残響のように風はしばらく残り、尽きるまで地上を荒らす。
ロザリエが大剣を振った。
アイレンが一撃を躱し、ロザリエは刃の向きを変えて更に振り上げる。
〈幽風人〉
一度目よりも短い時間に発動した魔法によって、攻撃は空を切った。
一瞬の発動故にアイレンの魔力消費は少ない。
〈黒喰〉
アイレンが魔法を放つ。
魔法陣からは巨大な黒蛇の影が伸びた。
それは大口を開け、ロザリエを飲み込もうとする。
〈聖砲〉!
光が黒蛇の影を焼き払った。
その隙にアイレンはロザリエから距離を取る。
次の魔法を放とうとするアイレンを追い、ロザリエは姿勢を低くして足に込めれるだけの力を込め、一気に解き放った。
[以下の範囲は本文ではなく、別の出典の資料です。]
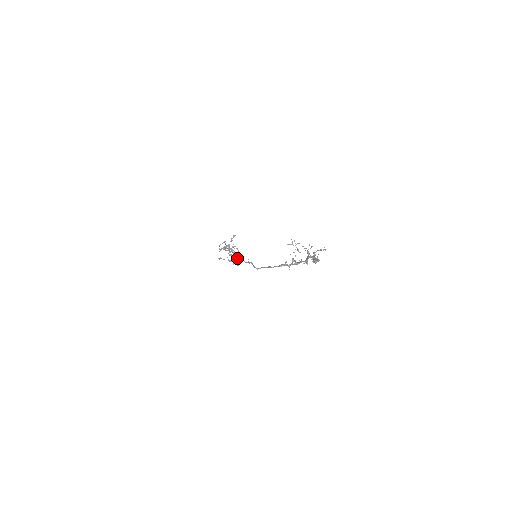
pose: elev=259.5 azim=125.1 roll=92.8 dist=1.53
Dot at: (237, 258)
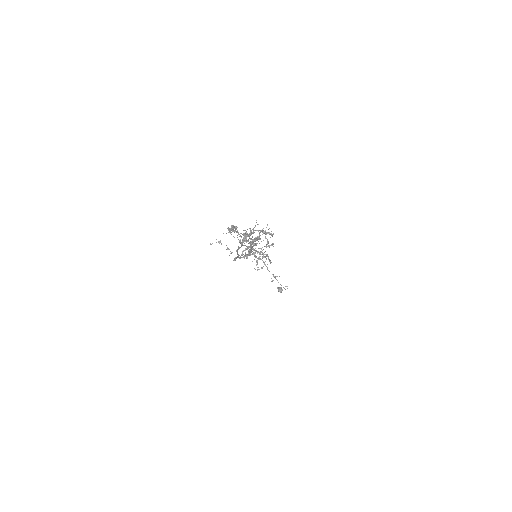
Dot at: occluded
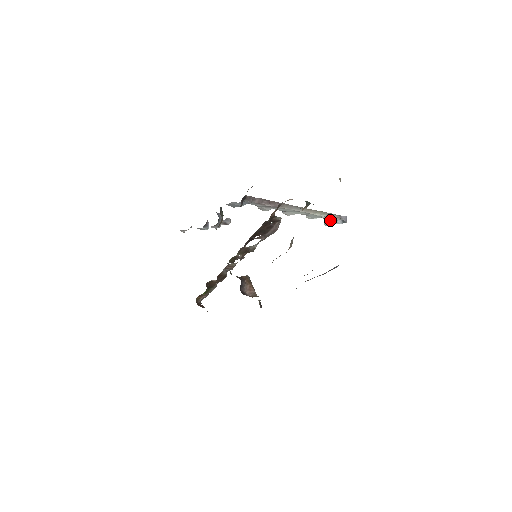
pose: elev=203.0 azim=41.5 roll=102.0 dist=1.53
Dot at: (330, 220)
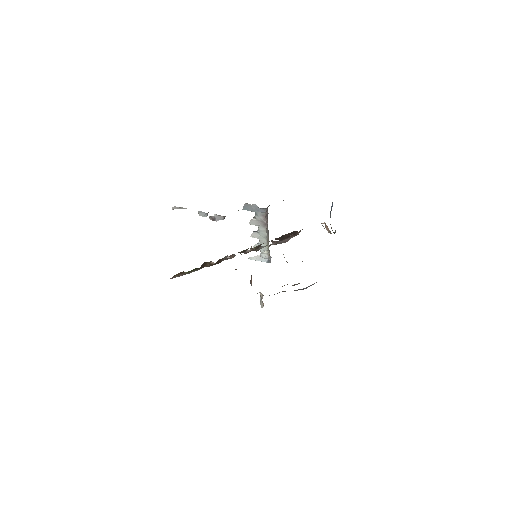
Dot at: (260, 256)
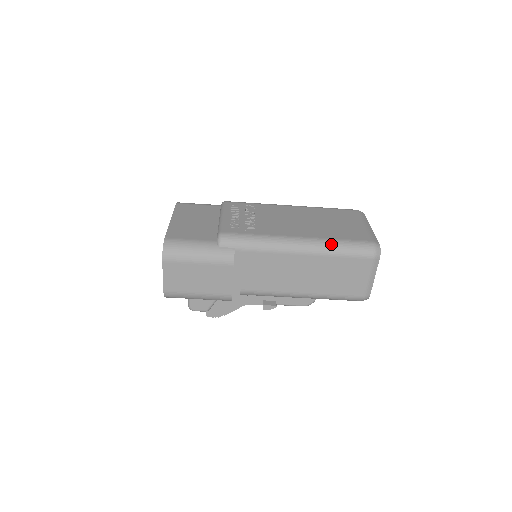
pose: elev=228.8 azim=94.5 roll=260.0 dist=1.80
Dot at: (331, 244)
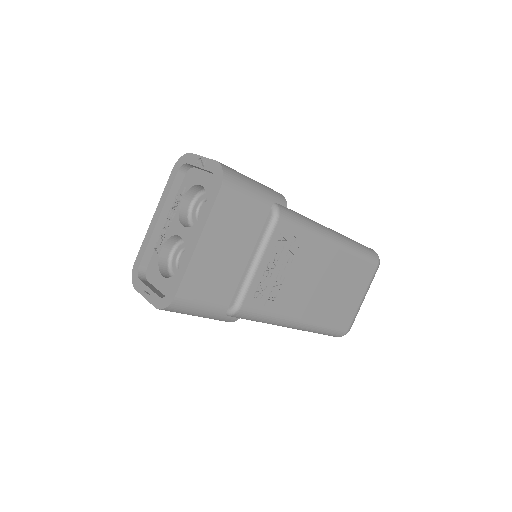
Dot at: (318, 331)
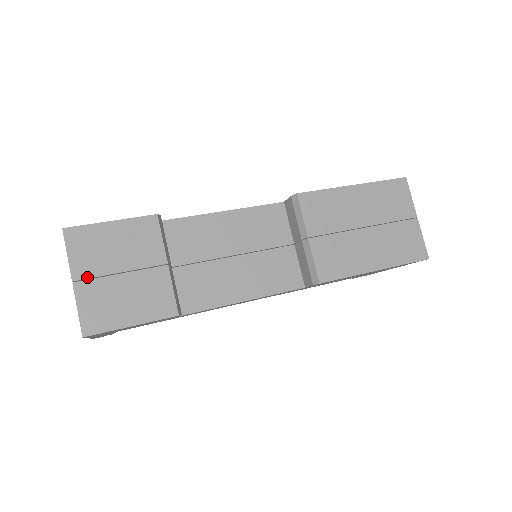
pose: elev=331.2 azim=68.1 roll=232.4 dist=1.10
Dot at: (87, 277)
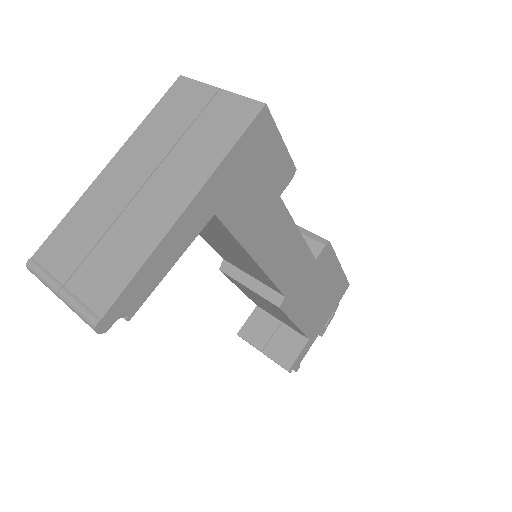
Dot at: occluded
目にも止まらぬ速さで繰り出される斬撃を風魔法で回避するが、ロザリエは連続して同じような攻撃を使って来る。
アイレンは魔力を消耗し、ロザリエは加えて体力を消費していく。しかし互いに隙を見せれば即死だ。それだけの敵意がこの姉弟の間に存在している。
ロザリエとアイレン。二人は王家に生まれた双子の姉弟だ。特に王家では跡継ぎの都合上好ましく思われていない双子だが、父親である王と母である王妃は二人のことを平等に愛した。
二人はかつて仲の良い双子だった。アイレンは常に姉の後に続く、ロザリエにとっても可愛らしい弟であり、どこへ行くにも一緒で物の好みもよく似ていた。
だがその良好な関係は八歳にして崩壊した。
成長するにつれて、その思想の違いが顕著になっていったのだ。
二人はどちらも父親の跡を継ぐことを夢見ている。初めのうちは互いを高め合いながら夢に向かって進んでいった。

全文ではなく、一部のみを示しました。